Times Cryptic No 28200 – Saturday, 29 January 2022. Smooth sailing for a Saturday.

Someone asked last week how Saturday puzzles compare with weekdays. I think in general they occupy middle ground between Mellow Mondays and Fierce Fridays. What do you all think? This puzzle though might be an exception that tests the rule. I found it easier than usual! Was I just on the wavelength? Thanks to the setter for a very enjoyable puzzle. How did you all get on?
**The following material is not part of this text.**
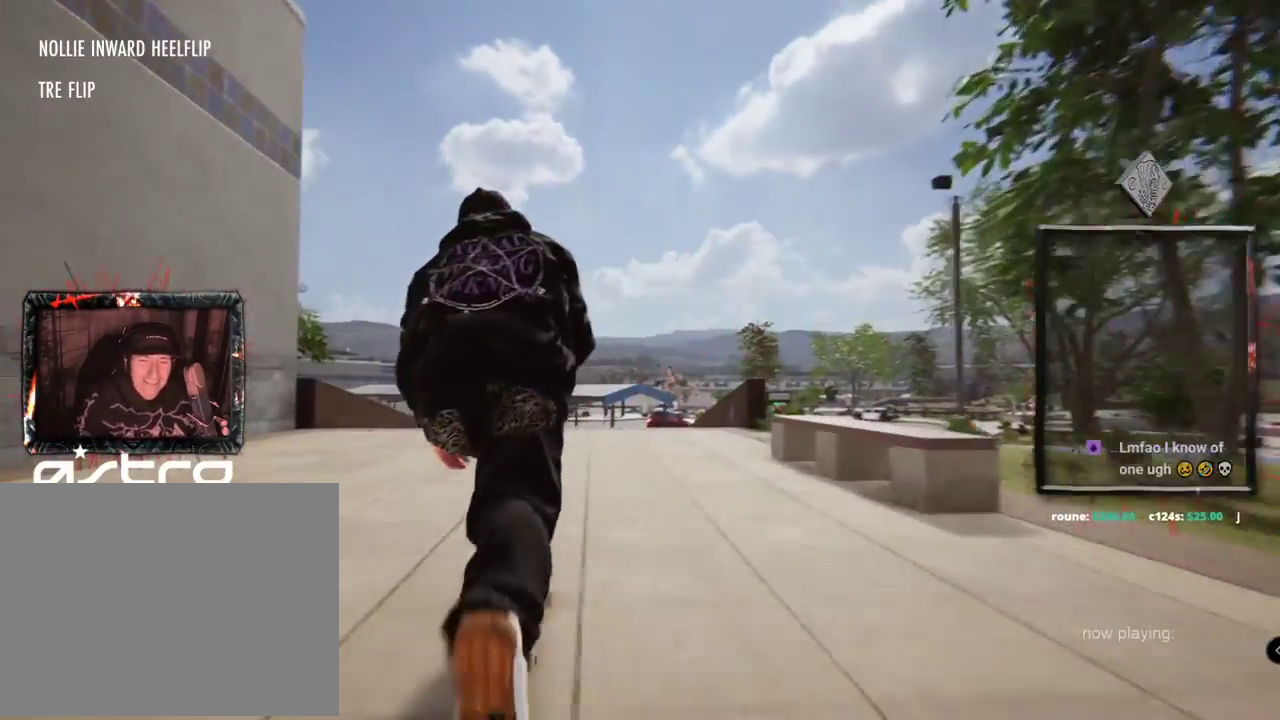
{"buttons": [], "left_stick": "center", "right_stick": "center", "events": []}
Notes for newcomers: The Times offers prizes for Saturday Cryptic Crosswords. This blog is posted a week later, after the competition closes. So, please don’t comment here on the current Saturday Cryptic.

[Read more …]Clues are blue, with definitions underlined.

Across
1 Use minimal effort dispatching a penalty (4)
COST – CO(a)ST.
3 Old mathematician rang, interrupting warlord (10)
ARCHIMEDES – CHIMED ‘interrupting’ ARES.
9 I’m right out of sweeteners for drinks (7)
IMBIBES – I’M + B(r)IBES
11 Face carrying vase every day (7)
DIURNAL – DIAL ‘carrying’ URN.
12 Seek extremely rare beer, one often seen at the bar? (5,8)
COURT REPORTER – COURT=seek, as in ‘court approval’ + R(ar)E + PORTER=beer.
14 State ignoring an Asian country (5)
INDIA – INDI(an)A.
15 Gemstone quiets our rioting (9)
TURQUOISE – anagram (rioting): QUIETS OUR.
17 Reflecting on dreary housing and coastal town (9)
LLANDUDNO – ON + DULL=dreary, all backwards, ‘housing’ AND.
19 Bumpkin getting outside old lift abruptly (5)
HOICK – HICK ‘outside’ O=old.
21 Beer is drunk by the lady with courage for party game (4,3,6)
SPIN THE BOTTLE – PINT in SHE + BOTTLE.
24 Tax I am able to see here? (7)
VATICAN – VAT=tax + I + CAN. The Holy See, of course.
25 Russian discounting tip from Spain, perhaps (7)
IBERIAN – (s)IBERIAN.
26 Jump in the air with supporter in added time? (4,6)
LEAP SECOND – LEAP=jump in the air + SECOND=supporter, of a motion for example.
27 A relative’s unchanged (2,2)
AS IS – A + SIS=sister.

Down
1 Animal caught on high ground, friend admits (10)
CHINCHILLA – C=caught + HILL, in CHINA=friend.
2 Down payment expected to be over 500 (7)
SUBDUED – SUB=payment + DUE + D=500, in Roman notation.
4 Relaxed about muscle being admired (9)
RESPECTED – RESTED ‘about’ PEC(toral).
5 Hotel covered by flashy drone (5)
HYDRO – hidden in plain sight. A type of clue I often miss!
6 Horse to run further, finding cliff faces there? (5,8)
MOUNT RUSHMORE – MOUNT=horse + RUSH=run + MORE=further.
7 Money I’d earn working on island (7)
DENARII – anagram (working): ID EARN + I=island.
8 Only type of music on a podcast (4)
SOLE – sounds like SOUL.
10 Clumsily ban pesticides and stuff (4,3,6)
BITS AND PIECES – anagram (clumsily): BAN PESTICIDES.
13 Number absorbed by Dickens novel that involves serving on a ship? (4,6)
DECK TENNIS – TEN is the number, in an anagram (novel): DICKENS.
16 Old African island supported by Scotsman (9)
RHODESIAN – RHODES=the island + IAN=the Scot, as usual.
18 Amend atlas, one with a bygone French region (7)
ALSATIA – anagram (amend): ATLAS + I + A.
20 Somehow knows temperature accepted by arctic dwellers (7)
INTUITS – T=temperature, in INUITs.
22 Brief toast for French city is a boost (5)
TONIC – in the South of France, we might raise our glasses TO NIC(e).
23 Despise unlimited wickedness (4)
EVIL – (r) EVIL (e).

30 comments on “Times Cryptic No 28200 – Saturday, 29 January 2022. Smooth sailing for a Saturday.”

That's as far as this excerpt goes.